Tuesday, May 6, 2014
Four Eyes... With Style!
When that man, one of the world's greatest athletes and a man who will go down in history as one of the 10 best hoops players of all time, walked into a press conference wearing thick black plastic-rimmed glasses as a fashion statement, my immediate reaction was, "Well &@$# me gently with a horn rim."
I've worn prescription glasses off and on since high school. In those miserable adolescent years, and even into college, I fought it. Glasses were what my father would have, in his old-fashioned way, called “character building,” because there was nothing about them that aided or abetted an adolescent in identity crisis.
My sporadic contacts phases have been regularly curtailed by a (an?) astigmatism. For a few adolescent years, I mostly went out without any corrective vision assistance, but by college I learned that Beer Goggles + Bad Vision = Danger Will Robinson, so I wore glasses a lot.
A few weeks ago, I arrived early at the current higher-scale hipster bar of choice to meet a friend out for drinks.
I got there early but stole a stray seat at the bar and waited. Feeling a bit muddled, I ordered an Old Fashioned and took measure of my surroundings. The crowd was very young. Most of them were in their 20s. The women were dressed nicely in a wide variety of styles and colors; the men were mostly in untucked button-downs with a checkered or plaid design and mostly jeans with a few slacks.
The dudes were all wearing glasses. “All” is an exaggeration. But because I was alone and bored, I decided to count. Of the first 40 gentlemen within easy view of my barstool, 28 of them were wearing glasses. Almost 75% of them.
What. The. Hell.
Up to a few years ago, when you wore glasses, you just accepted what it meant in regards to your appearance. Glasses were function, not form and fashion. Big lenses or small, square or oval, you didn’t wear them by choice.
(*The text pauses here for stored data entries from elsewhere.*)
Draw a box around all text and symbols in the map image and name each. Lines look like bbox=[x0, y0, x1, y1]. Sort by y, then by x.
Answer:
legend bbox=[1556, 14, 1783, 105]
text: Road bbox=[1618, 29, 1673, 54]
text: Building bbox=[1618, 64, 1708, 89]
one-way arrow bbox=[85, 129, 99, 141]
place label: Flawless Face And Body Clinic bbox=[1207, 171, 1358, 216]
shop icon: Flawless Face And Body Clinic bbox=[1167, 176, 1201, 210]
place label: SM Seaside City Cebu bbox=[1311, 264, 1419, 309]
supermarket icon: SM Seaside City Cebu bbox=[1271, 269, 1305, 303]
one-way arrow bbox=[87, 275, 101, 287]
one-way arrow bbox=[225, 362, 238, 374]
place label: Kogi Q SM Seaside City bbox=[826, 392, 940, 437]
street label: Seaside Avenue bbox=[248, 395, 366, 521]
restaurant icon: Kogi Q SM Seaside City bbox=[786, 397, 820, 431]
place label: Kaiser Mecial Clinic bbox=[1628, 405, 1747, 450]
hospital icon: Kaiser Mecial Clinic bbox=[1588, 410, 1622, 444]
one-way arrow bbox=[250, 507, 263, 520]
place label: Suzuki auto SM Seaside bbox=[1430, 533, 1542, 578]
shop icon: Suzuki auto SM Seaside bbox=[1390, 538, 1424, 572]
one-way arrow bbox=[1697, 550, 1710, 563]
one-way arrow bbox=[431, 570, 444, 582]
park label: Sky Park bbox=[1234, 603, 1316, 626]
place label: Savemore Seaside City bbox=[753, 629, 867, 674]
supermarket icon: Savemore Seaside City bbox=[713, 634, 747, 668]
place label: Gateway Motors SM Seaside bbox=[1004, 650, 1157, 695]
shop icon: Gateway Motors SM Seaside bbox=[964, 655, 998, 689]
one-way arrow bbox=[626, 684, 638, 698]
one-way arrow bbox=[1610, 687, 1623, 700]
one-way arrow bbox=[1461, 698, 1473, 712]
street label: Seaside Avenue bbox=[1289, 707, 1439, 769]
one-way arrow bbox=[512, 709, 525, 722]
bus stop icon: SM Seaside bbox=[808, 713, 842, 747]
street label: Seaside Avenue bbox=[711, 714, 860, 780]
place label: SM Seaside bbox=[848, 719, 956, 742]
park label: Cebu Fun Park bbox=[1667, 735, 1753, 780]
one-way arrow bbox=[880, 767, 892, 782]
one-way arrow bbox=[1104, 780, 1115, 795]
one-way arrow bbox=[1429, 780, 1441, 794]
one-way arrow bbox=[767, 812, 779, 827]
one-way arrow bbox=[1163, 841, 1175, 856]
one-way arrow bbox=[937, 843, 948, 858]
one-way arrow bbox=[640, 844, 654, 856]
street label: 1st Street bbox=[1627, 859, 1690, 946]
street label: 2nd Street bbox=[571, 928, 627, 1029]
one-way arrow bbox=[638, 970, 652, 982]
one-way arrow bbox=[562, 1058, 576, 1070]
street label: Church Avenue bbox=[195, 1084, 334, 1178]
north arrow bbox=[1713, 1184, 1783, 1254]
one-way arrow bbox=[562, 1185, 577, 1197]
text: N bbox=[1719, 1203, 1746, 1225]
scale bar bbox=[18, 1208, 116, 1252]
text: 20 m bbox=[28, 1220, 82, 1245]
This is the life of First Worlders. We fret over what brand and style of tiny plastic or metal frames we put on our face. We pay hundreds of dollars for titanium glasses. We hem and haw about which color of Beats headphones look best. The number of choices we’ve added to our repertoire, as a culture, that mean nothing in substance but apparently much in self-esteem, or identity, or whatever they’re calling it tomorrow, is depressing and mindboggling.
Meanwhile, the discount glasses store where I was able to purchase prescription glasses for $35 and prescription sunglasses for $50, went out of business last year. The next time I get glasses, I’ll have to sift through The New World of Important Frames.
No one ever asked me what brand I was wearing. I’ve never asked anyone else what brand of glasses they were wearing -- although the big DG on the side saves the effort at times. But thanks to Lebron, Steve Jobs and hipsters everywhere, I’ll have to pay thrice as much as I used to for an item no one will ever see and say, “Wow! Those frames are amazing!”